Bash One-liners with slow5tools
Extracting information for eye-balling and inspecting
Note that these commands are not efficient to be run routinely on gigantic datasets, instead are only for quickly eyeballing and inspecting relatively smaller datasets.
# print slow5 header:
slow5tools view file.blow5 | grep '^[#@]'
slow5tools skim --hdr file.blow5 # available from slow5tools v0.7.0
# print read records without the header:
slow5tools view file.blow5 | grep -v '^[#@]'
# print the first 10 read records (without the header):
slow5tools view file.blow5 | grep -v '^[#@]' | head -10
# print the list of read IDs:
slow5tools view file.blow5 | grep -v '^[#@]' | awk '{print $1}'
slow5tools skim --rid file.blow5 # available from slow5tools v0.7.0
# print all data columns (including the data type and column name), except the raw signal (column 8):
slow5tools view file.blow5 | sed -n '/#char*/,$p' | cut -f 1-7,9-
# print the raw-signal (column 8) for the read-id r1:
slow5tools get --to slow5 file.blow5 "r1" | grep -v '^[#@]' | awk '{print $8}'
# get statistics of raw signal length (column 7):
slow5tools view file.blow5 | grep -v '^[#@]' | datamash mean 7 median 7 sstdev 7 min 7 max 7 sum 7
# extract the signal samples 100-200 (1-indexed) for the read-id r1:
slow5tools get --to slow5 file.blow5 "r1" | grep -v '^[#@]' | awk '{print $8}' | cut -d, -f 100-200
# print the axiliary data field 'median_before' (note: slow5tools skim is available from v0.7.0)

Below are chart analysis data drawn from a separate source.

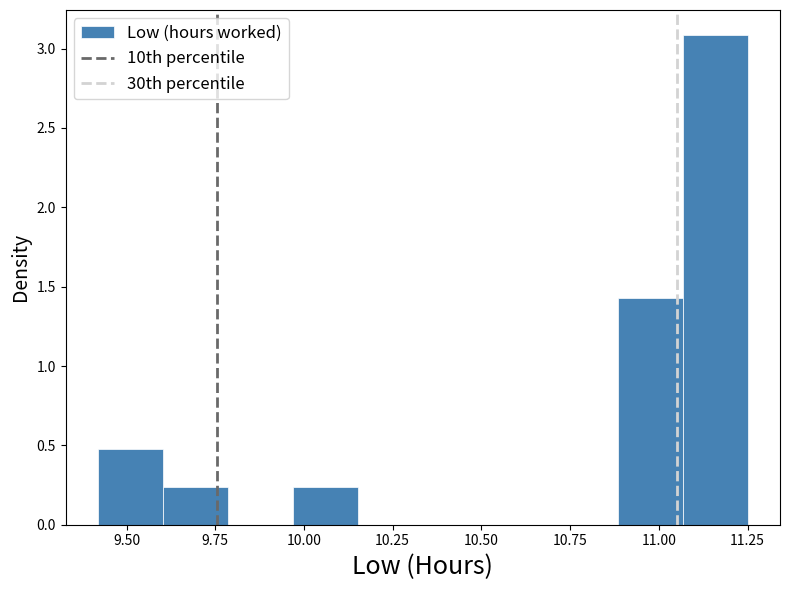

Read against the x-axis, roughly where is the centre of the tallest bar?

11.15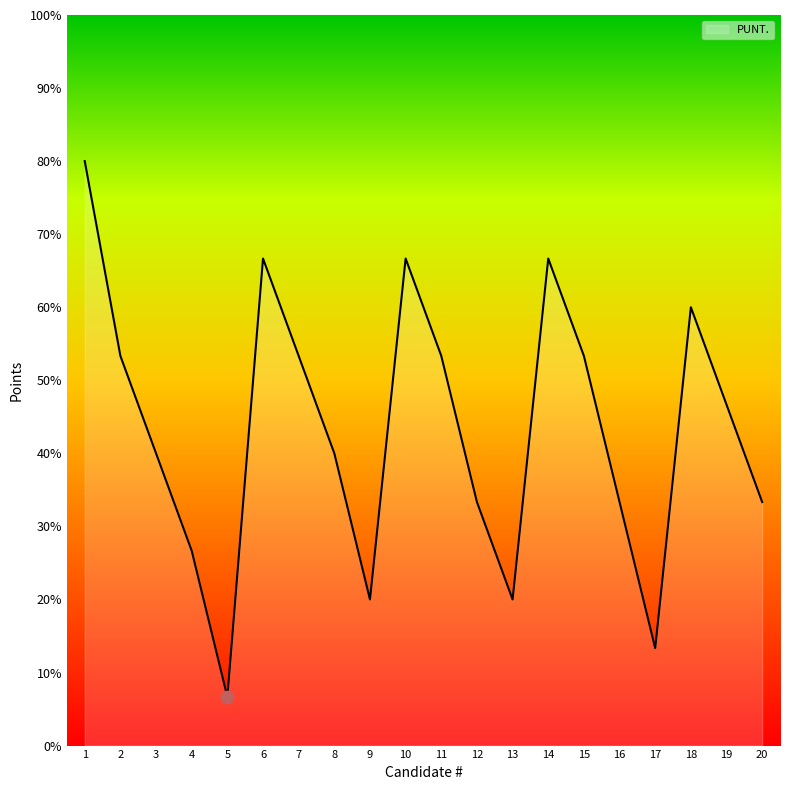

What is the change in value from 8 to 18?

+20.0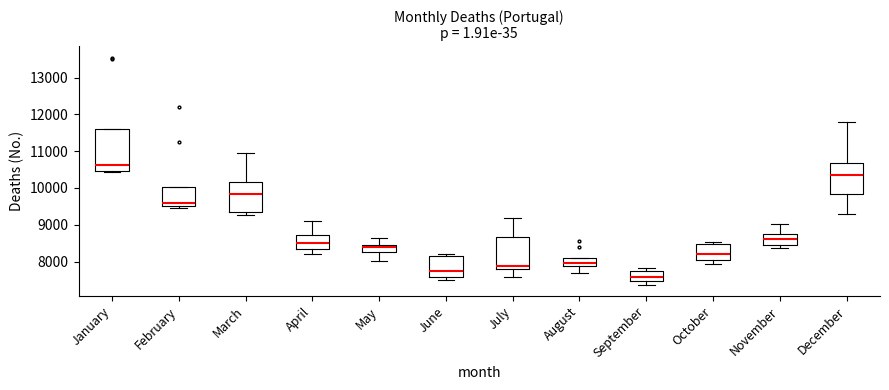

Which box is the tallest, from its lower edge to its upper edge?

January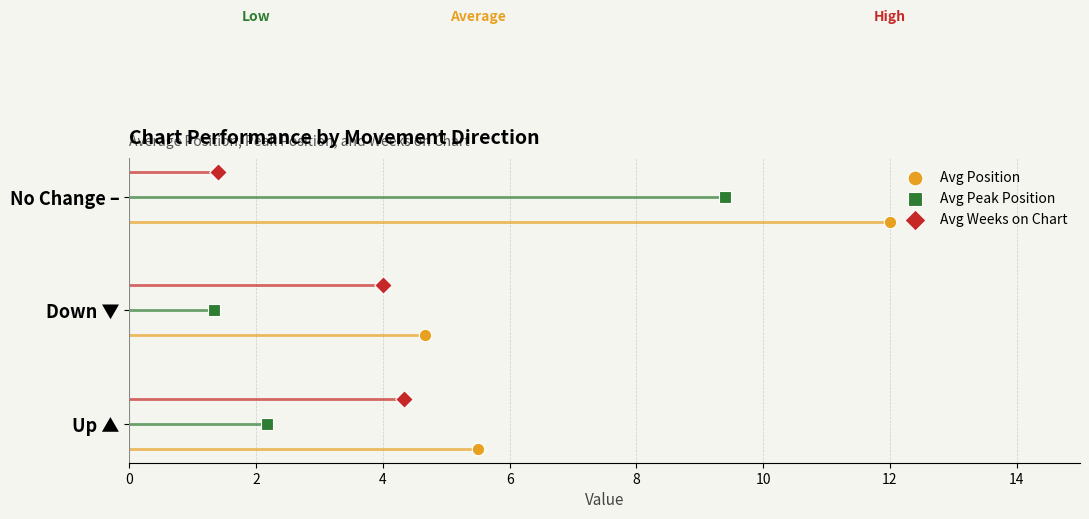

Which series reaches the minimum Y coordinate?

Avg Position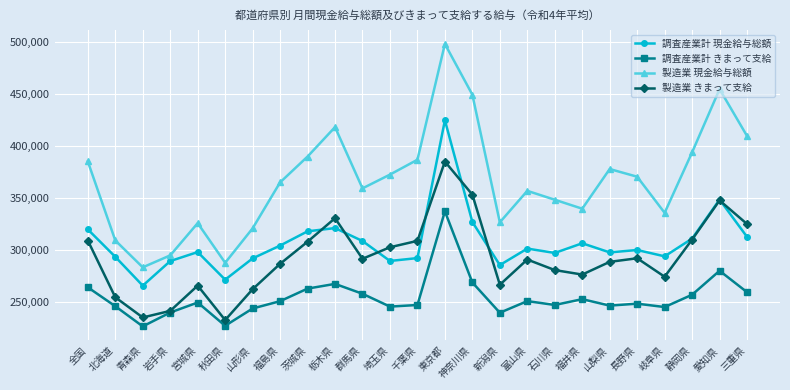

What are all the series names shown in the legend?

調査産業計 現金給与総額, 調査産業計 きまって支給, 製造業 現金給与総額, 製造業 きまって支給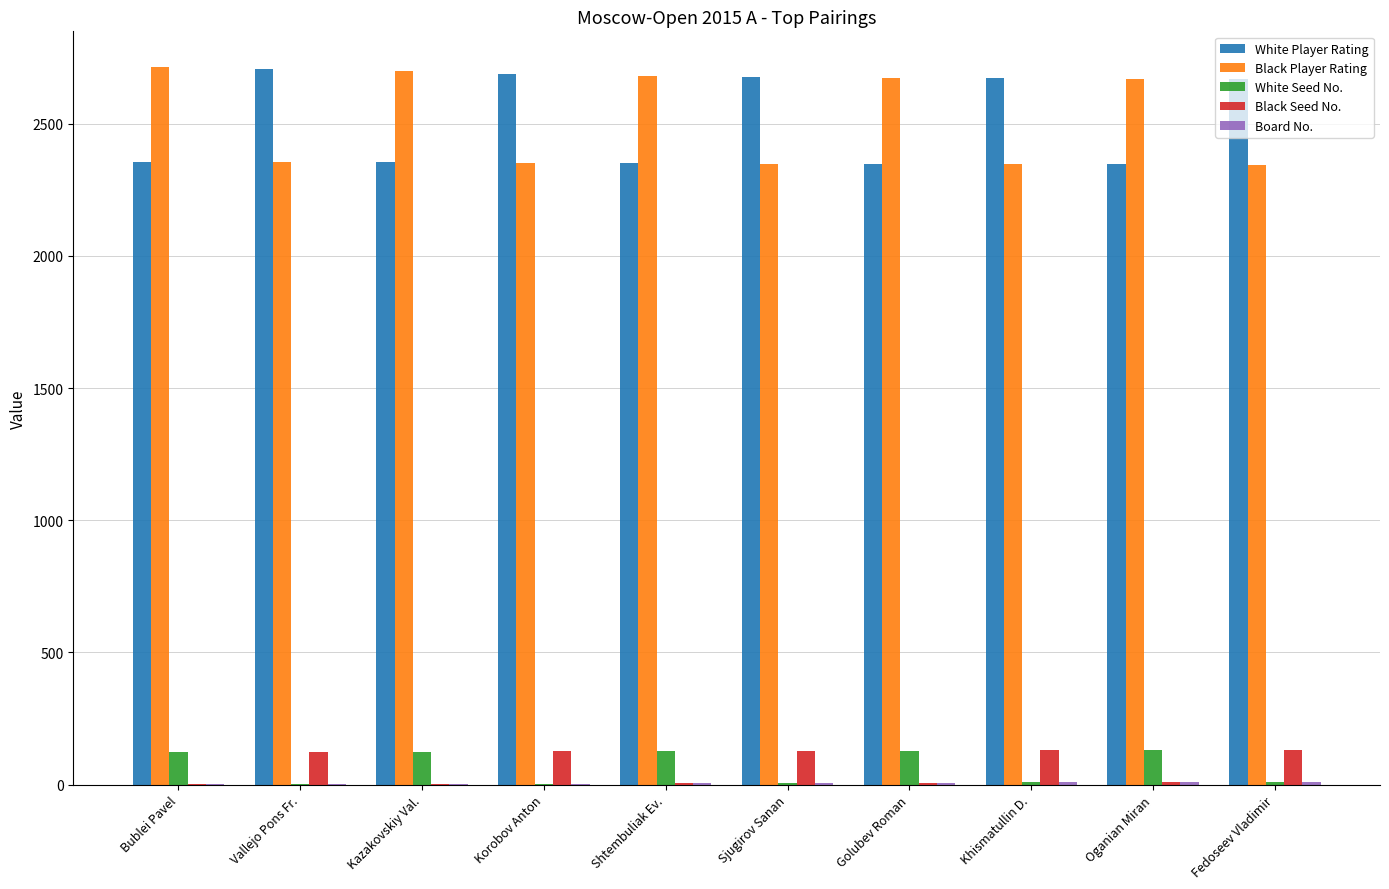

What is the maximum value for White Player Rating?

2706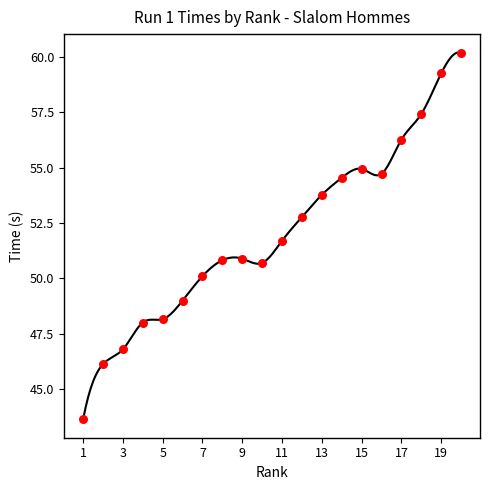

Which has a higher value, 13 or 11?

13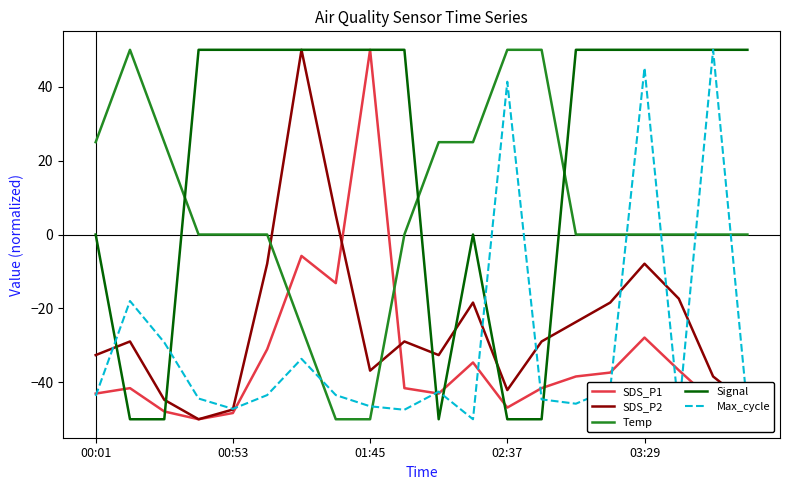

What is the difference between the maximum and minimum values in the Max_cycle series?

100.0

slow5tools skim file.blow5 | awk -v c="median_before" 'NR==1{for (i=1; i<=NF; i++) if ($i==c){p=i; break};} {print $p}'
# get the mean and standard deviation of the axiliary data field 'median_before'
slow5tools skim file.blow5 | awk -v c="median_before" 'NR==1{for (i=1; i<=NF; i++) if ($i==c){p=i; break};} {print $p}' | tail -n+2 | datamash mean 1 sstdev 1
# count how many reads come from each 'channel_number'
slow5tools skim file.blow5 | awk -v c="channel_number" 'NR==1{for (i=1; i<=NF; i++) if ($i==c){p=i; break};} {print $p}' | tail -n+2 | sort | uniq -c
Operatings on multiple files in parallel
# merge every 10 files together in INPUT_DIR and save to OUTPUT_DIR:
find INPUT_DIR/ -name '*.blow5' | parallel -I% --max-args 10 slow5tools merge % -o OUTPUT_DIR/{#}.blow5
# Get the sum of read counts in all BLOW5 files in a directory:
find INPUT_DIR/ -name '*.blow5' | parallel -I% --max-args 1 slow5tools stats % | grep "number of records" | awk 'BEGIN {count=0;} {count=count+$NF} END {print count;}'